By examing several DLLs I have in my windows machine (for instance KERNEL32.DLL) I've notice that none of their sections, not even the read only data section have the IMAGE_SCN_MEM_SHARED flag set.
DLLs are mapped from the .dll file so only when you read a page of the file it is copied to physical memory but still, if the same page of let's say kernel32.dll is accessed by both process A and process B then the page will exist twice in physical memory. I am asking for the veracity of this last statement.
If the .text or the .rodata segment where shared they would get copied to physical memory only onced, even when ASLR is enabled because what ASLR does is randomize the base of a module when it is first loaded (with corresponding relocations applied) but the next process that loads this module untill system restart will get the module at the same address so the .text and .rodata could be shared in the same manner.
These are all assumptions I made, please correct me.
Thanks!
The OS will definitely be able to map multiple virtual addresses to the same physical memory page, as long as the page content does not (need to) change [in different ways for different processes]. However, if the code uses an absolute address (either internally or externally to the DLL), for example a vtable/function pointers, pointers to global data (constant or non-constant) or simply function calls with absolute addresses, the address must be modified to match the actual address given by the OS to that section of memory. This is called "relocation".
So, at least in theory, you can share the same DLL even with address space randomization, it just requires a little more work from the compiler and/or programmer. In particular, it requires that there are no relocations (in large chunks of the code). If the code has absolute addresses that are relocated based on the code-address, then it will need to have one copy per DLL.

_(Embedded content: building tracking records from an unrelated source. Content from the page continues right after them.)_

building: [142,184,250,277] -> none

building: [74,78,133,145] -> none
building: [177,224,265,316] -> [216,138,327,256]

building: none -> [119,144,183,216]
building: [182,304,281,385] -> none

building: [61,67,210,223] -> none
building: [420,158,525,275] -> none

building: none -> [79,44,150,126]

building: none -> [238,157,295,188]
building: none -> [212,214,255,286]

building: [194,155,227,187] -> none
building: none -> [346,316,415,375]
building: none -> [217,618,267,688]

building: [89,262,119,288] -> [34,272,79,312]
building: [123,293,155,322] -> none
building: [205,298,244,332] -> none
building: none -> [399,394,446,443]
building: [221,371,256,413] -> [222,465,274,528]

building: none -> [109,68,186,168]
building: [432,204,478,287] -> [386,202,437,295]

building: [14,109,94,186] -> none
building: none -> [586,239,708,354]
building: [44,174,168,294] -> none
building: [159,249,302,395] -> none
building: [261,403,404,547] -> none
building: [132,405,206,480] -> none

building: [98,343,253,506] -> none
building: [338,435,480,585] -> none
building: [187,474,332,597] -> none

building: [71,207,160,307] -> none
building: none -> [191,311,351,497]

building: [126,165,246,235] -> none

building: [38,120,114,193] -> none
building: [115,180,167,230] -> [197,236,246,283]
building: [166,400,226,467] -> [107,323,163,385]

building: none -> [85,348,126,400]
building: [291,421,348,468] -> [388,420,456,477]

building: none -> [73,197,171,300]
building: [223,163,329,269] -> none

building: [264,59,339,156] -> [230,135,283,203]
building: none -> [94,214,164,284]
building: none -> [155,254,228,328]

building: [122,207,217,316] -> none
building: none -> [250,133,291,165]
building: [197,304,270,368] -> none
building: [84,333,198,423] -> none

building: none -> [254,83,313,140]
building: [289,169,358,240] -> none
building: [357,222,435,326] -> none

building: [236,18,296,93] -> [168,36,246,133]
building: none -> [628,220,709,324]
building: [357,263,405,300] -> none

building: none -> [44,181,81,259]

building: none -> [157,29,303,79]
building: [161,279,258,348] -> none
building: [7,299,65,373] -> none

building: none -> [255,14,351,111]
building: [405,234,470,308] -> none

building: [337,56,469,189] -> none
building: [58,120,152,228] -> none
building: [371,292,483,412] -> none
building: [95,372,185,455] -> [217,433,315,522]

I don't actually know how the OS deals with this. A simple solution is obviously to randomize the address only once per DLL (until that particular DLL is unloaded), regardless of how many applications use the same DLL. It still makes it rather hard for an outsider to know what address the DLL is loaded at, since it will load at a different address each time it gets loaded the first time (and more importantly, it will not be a static value for ALL machines using the same version of OS, which would be the case without this feature). It does, however, mean that long-running processes can be "inspected" by copying content from for example the stack that has known content. Web servers, database servers and system services are typically long-running processes, and as such will have different addresses only when the system is "shut down" (or at least the long running process is restarted).
The second, slightly trickier version is to check if a particular page (typically 4KB region of memory) has relocations, and share all the pages that have no relocation. Relocated pages need to have one copy per base address. It is typical to have "all references to external resources" in one block in DLL's (a "thunk section"), so the typical big part of a DLL wouldn't regardless of what the base address of the code, which means that is definitely a workable solution.
If neither of these schemes "work" in the OS, then you have to load the same DLL multiple times. This clearly works from the perspective of the OS anyway, as prior to ASLR, the base-address of the same DLL will need to be moved in case of two DLL's trying to load at the same address (for example DLL's produced by different vendors, that happen to pick the same base-address for the code, or the classic and common "I never gave a base address, so it uses the default address") - the OS will resolve such conflicts by changing the base address of the one loaded first.
As to the meaning of IMAGE_SCN_MEM_SHARED
, I would have thought that the developer would request this, where the sharing of pages in a DLL is done automatically. In other words IMAGE_SCN_MEM_SHARED
will be set by the developer of a particular DLL or EXE to signify the content should be shared with other users of the same content, rather than "the OS can share it if it can be done without the user of the content noticing" (which is certainly the case for sharing code, and (writeable) data is typically not shared between DLL's. Read-only data, as long as it has no relocations, can of course implicitly be shared [the user of that content can not tell if it is shared or not].